> _TASK OBJECTIVE_
Identify every line in the material below that contains the string "noble", and copy each of those lines.

(Rendered images with source text)
Content starts

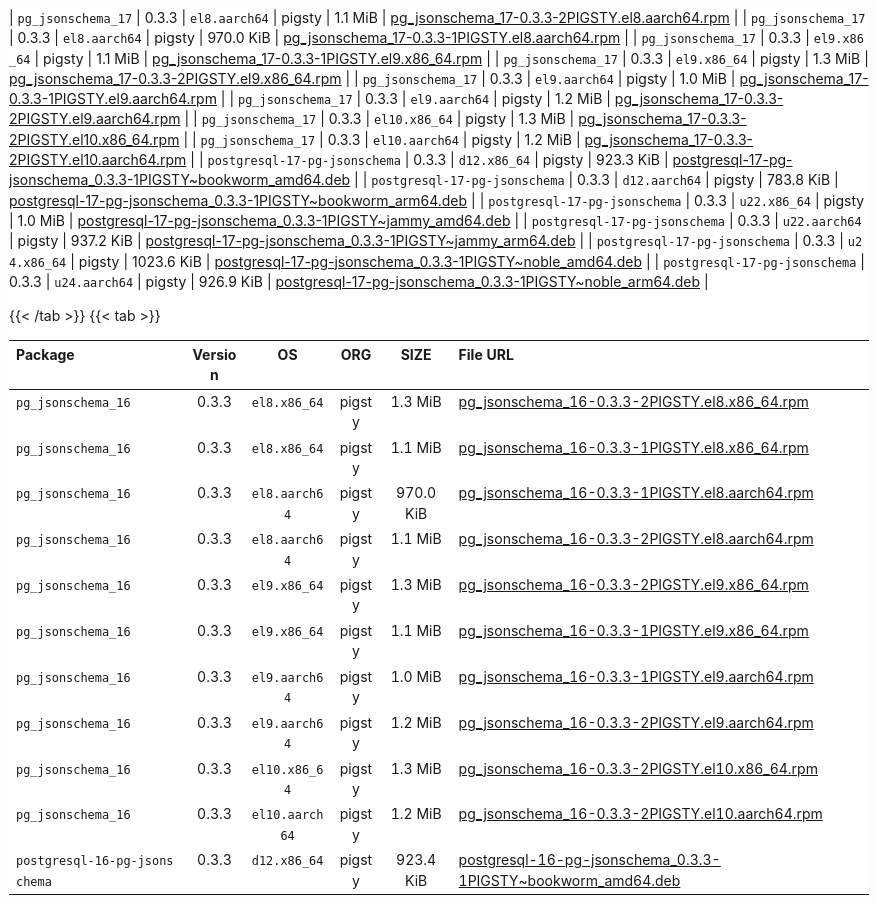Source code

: | `pg_jsonschema_17` | 0.3.3 | `el8.aarch64` | pigsty | 1.1 MiB | [pg_jsonschema_17-0.3.3-2PIGSTY.el8.aarch64.rpm](https://repo.pigsty.io/yum/pgsql/el8.aarch64/pg_jsonschema_17-0.3.3-2PIGSTY.el8.aarch64.rpm) |
| `pg_jsonschema_17` | 0.3.3 | `el8.aarch64` | pigsty | 970.0 KiB | [pg_jsonschema_17-0.3.3-1PIGSTY.el8.aarch64.rpm](https://repo.pigsty.io/yum/pgsql/el8.aarch64/pg_jsonschema_17-0.3.3-1PIGSTY.el8.aarch64.rpm) |
| `pg_jsonschema_17` | 0.3.3 | `el9.x86_64` | pigsty | 1.1 MiB | [pg_jsonschema_17-0.3.3-1PIGSTY.el9.x86_64.rpm](https://repo.pigsty.io/yum/pgsql/el9.x86_64/pg_jsonschema_17-0.3.3-1PIGSTY.el9.x86_64.rpm) |
| `pg_jsonschema_17` | 0.3.3 | `el9.x86_64` | pigsty | 1.3 MiB | [pg_jsonschema_17-0.3.3-2PIGSTY.el9.x86_64.rpm](https://repo.pigsty.io/yum/pgsql/el9.x86_64/pg_jsonschema_17-0.3.3-2PIGSTY.el9.x86_64.rpm) |
| `pg_jsonschema_17` | 0.3.3 | `el9.aarch64` | pigsty | 1.0 MiB | [pg_jsonschema_17-0.3.3-1PIGSTY.el9.aarch64.rpm](https://repo.pigsty.io/yum/pgsql/el9.aarch64/pg_jsonschema_17-0.3.3-1PIGSTY.el9.aarch64.rpm) |
| `pg_jsonschema_17` | 0.3.3 | `el9.aarch64` | pigsty | 1.2 MiB | [pg_jsonschema_17-0.3.3-2PIGSTY.el9.aarch64.rpm](https://repo.pigsty.io/yum/pgsql/el9.aarch64/pg_jsonschema_17-0.3.3-2PIGSTY.el9.aarch64.rpm) |
| `pg_jsonschema_17` | 0.3.3 | `el10.x86_64` | pigsty | 1.3 MiB | [pg_jsonschema_17-0.3.3-2PIGSTY.el10.x86_64.rpm](https://repo.pigsty.io/yum/pgsql/el10.x86_64/pg_jsonschema_17-0.3.3-2PIGSTY.el10.x86_64.rpm) |
| `pg_jsonschema_17` | 0.3.3 | `el10.aarch64` | pigsty | 1.2 MiB | [pg_jsonschema_17-0.3.3-2PIGSTY.el10.aarch64.rpm](https://repo.pigsty.io/yum/pgsql/el10.aarch64/pg_jsonschema_17-0.3.3-2PIGSTY.el10.aarch64.rpm) |
| `postgresql-17-pg-jsonschema` | 0.3.3 | `d12.x86_64` | pigsty | 923.3 KiB | [postgresql-17-pg-jsonschema_0.3.3-1PIGSTY~bookworm_amd64.deb](https://repo.pigsty.io/apt/pgsql/bookworm/pool/main/p/pg-jsonschema/postgresql-17-pg-jsonschema_0.3.3-1PIGSTY~bookworm_amd64.deb) |
| `postgresql-17-pg-jsonschema` | 0.3.3 | `d12.aarch64` | pigsty | 783.8 KiB | [postgresql-17-pg-jsonschema_0.3.3-1PIGSTY~bookworm_arm64.deb](https://repo.pigsty.io/apt/pgsql/bookworm/pool/main/p/pg-jsonschema/postgresql-17-pg-jsonschema_0.3.3-1PIGSTY~bookworm_arm64.deb) |
| `postgresql-17-pg-jsonschema` | 0.3.3 | `u22.x86_64` | pigsty | 1.0 MiB | [postgresql-17-pg-jsonschema_0.3.3-1PIGSTY~jammy_amd64.deb](https://repo.pigsty.io/apt/pgsql/jammy/pool/main/p/pg-jsonschema/postgresql-17-pg-jsonschema_0.3.3-1PIGSTY~jammy_amd64.deb) |
| `postgresql-17-pg-jsonschema` | 0.3.3 | `u22.aarch64` | pigsty | 937.2 KiB | [postgresql-17-pg-jsonschema_0.3.3-1PIGSTY~jammy_arm64.deb](https://repo.pigsty.io/apt/pgsql/jammy/pool/main/p/pg-jsonschema/postgresql-17-pg-jsonschema_0.3.3-1PIGSTY~jammy_arm64.deb) |
| `postgresql-17-pg-jsonschema` | 0.3.3 | `u24.x86_64` | pigsty | 1023.6 KiB | [postgresql-17-pg-jsonschema_0.3.3-1PIGSTY~noble_amd64.deb](https://repo.pigsty.io/apt/pgsql/noble/pool/main/p/pg-jsonschema/postgresql-17-pg-jsonschema_0.3.3-1PIGSTY~noble_amd64.deb) |
| `postgresql-17-pg-jsonschema` | 0.3.3 | `u24.aarch64` | pigsty | 926.9 KiB | [postgresql-17-pg-jsonschema_0.3.3-1PIGSTY~noble_arm64.deb](https://repo.pigsty.io/apt/pgsql/noble/pool/main/p/pg-jsonschema/postgresql-17-pg-jsonschema_0.3.3-1PIGSTY~noble_arm64.deb) |

{{< /tab >}}
{{< tab >}}

| **Package** | **Version** | **OS** | **ORG** | **SIZE** | **File URL** |
|:------------|:-----------:|:------:|:-------:|:--------:|:--------------|
| `pg_jsonschema_16` | 0.3.3 | `el8.x86_64` | pigsty | 1.3 MiB | [pg_jsonschema_16-0.3.3-2PIGSTY.el8.x86_64.rpm](https://repo.pigsty.io/yum/pgsql/el8.x86_64/pg_jsonschema_16-0.3.3-2PIGSTY.el8.x86_64.rpm) |
| `pg_jsonschema_16` | 0.3.3 | `el8.x86_64` | pigsty | 1.1 MiB | [pg_jsonschema_16-0.3.3-1PIGSTY.el8.x86_64.rpm](https://repo.pigsty.io/yum/pgsql/el8.x86_64/pg_jsonschema_16-0.3.3-1PIGSTY.el8.x86_64.rpm) |
| `pg_jsonschema_16` | 0.3.3 | `el8.aarch64` | pigsty | 970.0 KiB | [pg_jsonschema_16-0.3.3-1PIGSTY.el8.aarch64.rpm](https://repo.pigsty.io/yum/pgsql/el8.aarch64/pg_jsonschema_16-0.3.3-1PIGSTY.el8.aarch64.rpm) |
| `pg_jsonschema_16` | 0.3.3 | `el8.aarch64` | pigsty | 1.1 MiB | [pg_jsonschema_16-0.3.3-2PIGSTY.el8.aarch64.rpm](https://repo.pigsty.io/yum/pgsql/el8.aarch64/pg_jsonschema_16-0.3.3-2PIGSTY.el8.aarch64.rpm) |
| `pg_jsonschema_16` | 0.3.3 | `el9.x86_64` | pigsty | 1.3 MiB | [pg_jsonschema_16-0.3.3-2PIGSTY.el9.x86_64.rpm](https://repo.pigsty.io/yum/pgsql/el9.x86_64/pg_jsonschema_16-0.3.3-2PIGSTY.el9.x86_64.rpm) |
| `pg_jsonschema_16` | 0.3.3 | `el9.x86_64` | pigsty | 1.1 MiB | [pg_jsonschema_16-0.3.3-1PIGSTY.el9.x86_64.rpm](https://repo.pigsty.io/yum/pgsql/el9.x86_64/pg_jsonschema_16-0.3.3-1PIGSTY.el9.x86_64.rpm) |
| `pg_jsonschema_16` | 0.3.3 | `el9.aarch64` | pigsty | 1.0 MiB | [pg_jsonschema_16-0.3.3-1PIGSTY.el9.aarch64.rpm](https://repo.pigsty.io/yum/pgsql/el9.aarch64/pg_jsonschema_16-0.3.3-1PIGSTY.el9.aarch64.rpm) |
| `pg_jsonschema_16` | 0.3.3 | `el9.aarch64` | pigsty | 1.2 MiB | [pg_jsonschema_16-0.3.3-2PIGSTY.el9.aarch64.rpm](https://repo.pigsty.io/yum/pgsql/el9.aarch64/pg_jsonschema_16-0.3.3-2PIGSTY.el9.aarch64.rpm) |
| `pg_jsonschema_16` | 0.3.3 | `el10.x86_64` | pigsty | 1.3 MiB | [pg_jsonschema_16-0.3.3-2PIGSTY.el10.x86_64.rpm](https://repo.pigsty.io/yum/pgsql/el10.x86_64/pg_jsonschema_16-0.3.3-2PIGSTY.el10.x86_64.rpm) |
| `pg_jsonschema_16` | 0.3.3 | `el10.aarch64` | pigsty | 1.2 MiB | [pg_jsonschema_16-0.3.3-2PIGSTY.el10.aarch64.rpm](https://repo.pigsty.io/yum/pgsql/el10.aarch64/pg_jsonschema_16-0.3.3-2PIGSTY.el10.aarch64.rpm) |
| `postgresql-16-pg-jsonschema` | 0.3.3 | `d12.x86_64` | pigsty | 923.4 KiB | [postgresql-16-pg-jsonschema_0.3.3-1PIGSTY~bookworm_amd64.deb](https://repo.pigsty.io/apt/pgsql/bookworm/pool/main/p/pg-jsonschema/postgresql-16-pg-jsonschema_0.3.3-1PIGSTY~bookworm_amd64.deb) |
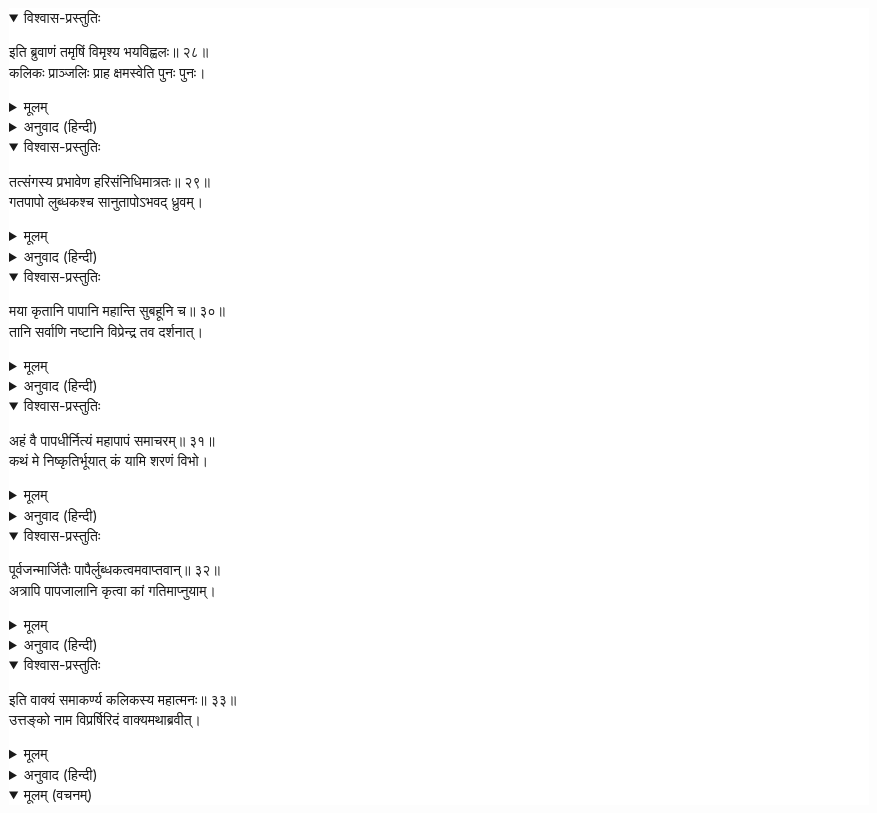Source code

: <details open><summary>विश्वास-प्रस्तुतिः</summary>

इति ब्रुवाणं तमृषिं विमृश्य भयविह्वलः॥ २८॥  
कलिकः प्राञ्जलिः प्राह क्षमस्वेति पुनः पुनः।
</details>

<details><summary>मूलम्</summary></details>

<details><summary>अनुवाद (हिन्दी)</summary></details>

<details open><summary>विश्वास-प्रस्तुतिः</summary>

तत्संगस्य प्रभावेण हरिसंनिधिमात्रतः॥ २९॥  
गतपापो लुब्धकश्च सानुतापोऽभवद् ध्रुवम्।
</details>

<details><summary>मूलम्</summary></details>

<details><summary>अनुवाद (हिन्दी)</summary></details>

<details open><summary>विश्वास-प्रस्तुतिः</summary>

मया कृतानि पापानि महान्ति सुबहूनि च॥ ३०॥  
तानि सर्वाणि नष्टानि विप्रेन्द्र तव दर्शनात्।
</details>

<details><summary>मूलम्</summary></details>

<details><summary>अनुवाद (हिन्दी)</summary></details>

<details open><summary>विश्वास-प्रस्तुतिः</summary>

अहं वै पापधीर्नित्यं महापापं समाचरम्॥ ३१॥  
कथं मे निष्कृतिर्भूयात् कं यामि शरणं विभो।
</details>

<details><summary>मूलम्</summary></details>

<details><summary>अनुवाद (हिन्दी)</summary></details>

<details open><summary>विश्वास-प्रस्तुतिः</summary>

पूर्वजन्मार्जितैः पापैर्लुब्धकत्वमवाप्तवान्॥ ३२॥  
अत्रापि पापजालानि कृत्वा कां गतिमाप्नुयाम्।
</details>

<details><summary>मूलम्</summary></details>

<details><summary>अनुवाद (हिन्दी)</summary></details>

<details open><summary>विश्वास-प्रस्तुतिः</summary>

इति वाक्यं समाकर्ण्य कलिकस्य महात्मनः॥ ३३॥  
उत्तङ्को नाम विप्रर्षिरिदं वाक्यमथाब्रवीत्।
</details>

<details><summary>मूलम्</summary></details>

<details><summary>अनुवाद (हिन्दी)</summary></details>

<details open><summary>मूलम् (वचनम्)</summary>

Content ends

> _ANSWER TO THIS EXERCISE_
| `postgresql-17-pg-jsonschema` | 0.3.3 | `u24.x86_64` | pigsty | 1023.6 KiB | [postgresql-17-pg-jsonschema_0.3.3-1PIGSTY~noble_amd64.deb](https://repo.pigsty.io/apt/pgsql/noble/pool/main/p/pg-jsonschema/postgresql-17-pg-jsonschema_0.3.3-1PIGSTY~noble_amd64.deb) |
| `postgresql-17-pg-jsonschema` | 0.3.3 | `u24.aarch64` | pigsty | 926.9 KiB | [postgresql-17-pg-jsonschema_0.3.3-1PIGSTY~noble_arm64.deb](https://repo.pigsty.io/apt/pgsql/noble/pool/main/p/pg-jsonschema/postgresql-17-pg-jsonschema_0.3.3-1PIGSTY~noble_arm64.deb) |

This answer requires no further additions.